Updated: Jan 28, 2021
We made it not quite 3 weeks with this group before an amicable parting of ways. When I discovered Camp Paha in March at a county SPED summer resources open house, I had been speaking with a rep from the DDRC table about our recent sponsorship, and they pointed me toward the Paha table. Their director seemed sweet and encouraging. At that point I needed something for summer, how could I go to work if I didn’t have a place for B? and she understood this perennial (but so modern) dilemma. She was honest, for his age their June session was full, but July could certainly be an option. And they accepted a lot of sponsorship from DDRC, since we already qualified, the application for further funding would be seamless.
Thrilled, the next week I submitted our camp application, applied for DDRC funding (since the sticker shock was steep, but just another thing I’d grown accustomed), and in the coming weeks exchanged a handful of phone calls on our prospects for June enrollment. We were first for his age group for June, and automatically admitted for July. As the weeks ticked on, I wasn’t sure whether it would happen. Soon before Memorial day after a number of phone exchanges that their admin staff still wasn’t sure, we got the notice he could join starting June 3. I quickly scheduled the required parent meeting and camper-counselor meet-n-greet for the following week, and took our IEP and ABA progress reports (since it’s now up to 50+ page packet) into work to make obligatory copies for camp admin to review.
Brys had made so much progress over the previous spring in the Shelton program and with ABA, this seemed like it would be a breeze in comparison to some of our previous school and summer programs. When I handed the camp directors his documentation at the parent meeting, and they progressed to ask him questions, I had a sense they wondered why he was even there. When he can be collected, he’s a charmer and a joy.

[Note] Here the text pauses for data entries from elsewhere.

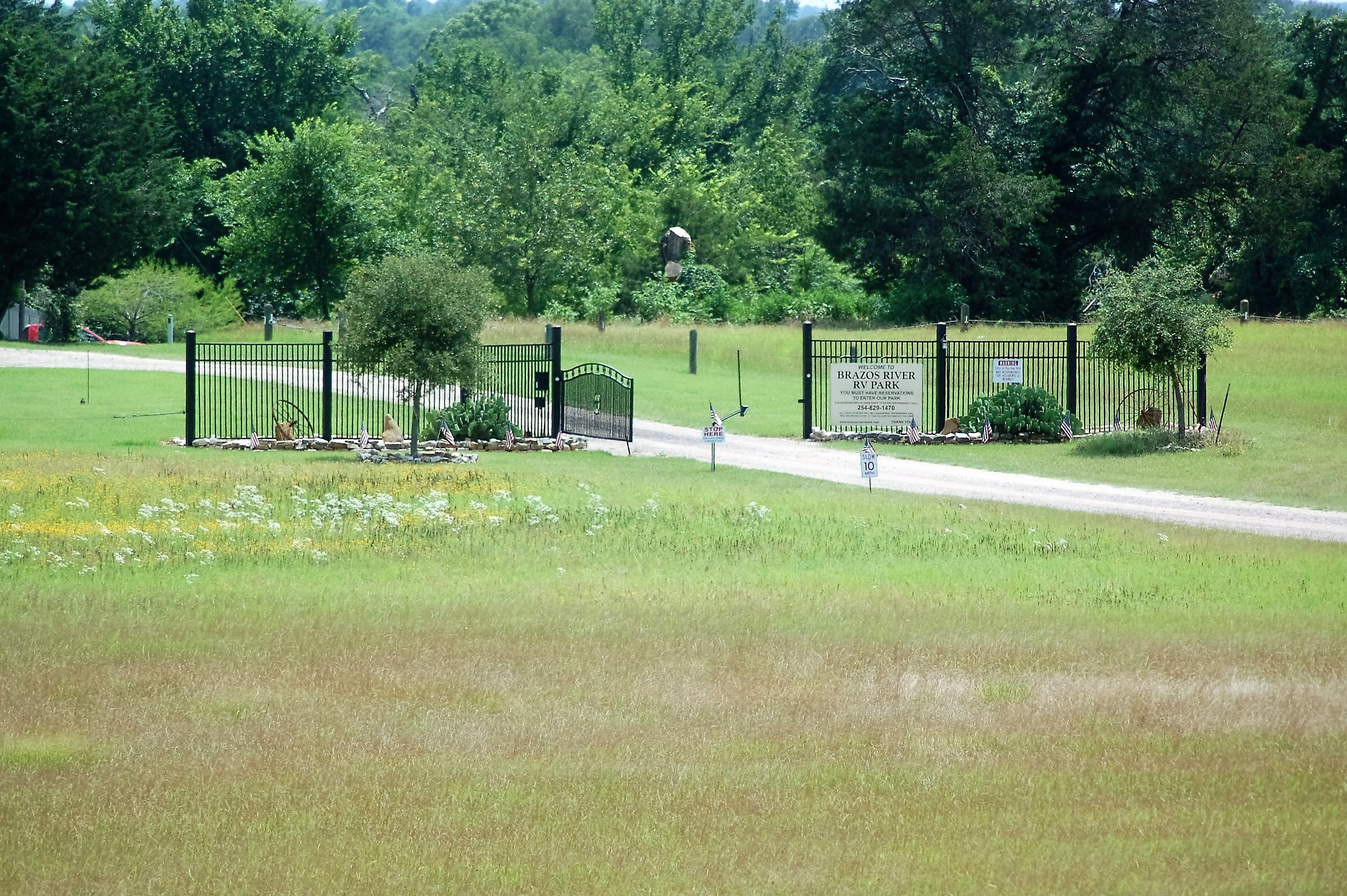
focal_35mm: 300
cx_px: 674
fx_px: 11216
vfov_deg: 4.6
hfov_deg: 6.9
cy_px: 448
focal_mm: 200
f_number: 5
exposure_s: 1/1600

The morning of the first day, I asked Bryson if he was excited or nervous, and he could express he was both. At drop-off I was aware many of the other kids had different kinds of disabilities; autism was common among this group, but I also noticed families with down syndrome and cycstic fibrosis, and a gamut of other special needs. I had been told at some point that 5 of the 9 kids in Bryson’s group had tendency for elopement, so they had intentionally made that group small and had 6 counselors dedicated to the group. And of course autism ranges so it is so individualized, and I could see immediately that Bryson’s form of needs would be pretty different compared to other kids. Even though his Shelton program is specifically for ASD, everyone there seems to be pretty high functioning, as he is. But at Paha the range was much more drastic, and I wondered how Brys would react to that.
By the end of the first week, we started getting the phone calls I had grown accustomed when he starts to disregulate. He was coming home wearing soiled clothes and his lunch was barely touched. Does he need more snacks throughout the day? Can he be reminded to use the bathroom more often? Who is his dedicated person and how much time does Bryson actually spend with him? They were committed to making it work, and I do believe they tried. His first expulsion came toward the end of week 2. By week 3 I spent more time in phone exchanges with how they could to help him regulate, but just to no avail. Casey was feeling frantic with even just driving both kids each direction. Brys hated camp so much, not that he would say that, but fought with her over even being in the car (driving both directions). The last day of week 3, I got a phone call that this wasn’t going to work any longer. He would not be able to return for the remainder of the summer. That each summer could be a do-over, so he could back again next year if he wanted, but for his behavior was a liability.
A liability. A safety risk. Needing too many resources. Distracting other kids from their necessary learning environment. I’ve heard it so many times, I know the conversation before it starts. I think back to the first 3 schools he was in, I fought it so hard. I fought for him to stay there, I didn’t know how to change. We were so lock-step in our routine, I needed to work, John needed to work. Where else would I go? How else do we manage our daily logistics? How much extra time will that take if we need to send him anywhere else? How will I find the time to figure out what those new arrangements need to be? It was so hard for me to adapt, I just didn’t know how.
This expulsion marks our 8th school/camp change. He will return in August to Shelton’s program, and now we know he does well there. In the meanwhile, what do I do with this child? It’s 5 weeks until school starts again. Everyday, all day, the balance of taking care of both boys, is so wearing. Brys has nearly no capacity for independent play, and demands a contract stream of adult engagement, to Wesley’s sacrifice. After the police incident earlier this week, Casey let me know she does not feel comfortable going out with both boys, even to the park. I don’t blame her. She is just risk-adverse, one of the reasons we love her, because she always wants what’s best for keeping the boys safe. But “safe” and “Bryson” are not words that go together. I agree with he, and I aim to take B on my own as much as possible, so she can focus on Wesley. But what an arrangement, and I can’t think about the cost.
One day at a time, that was it takes to live with autism. We’ll just keep taking it one day at a time.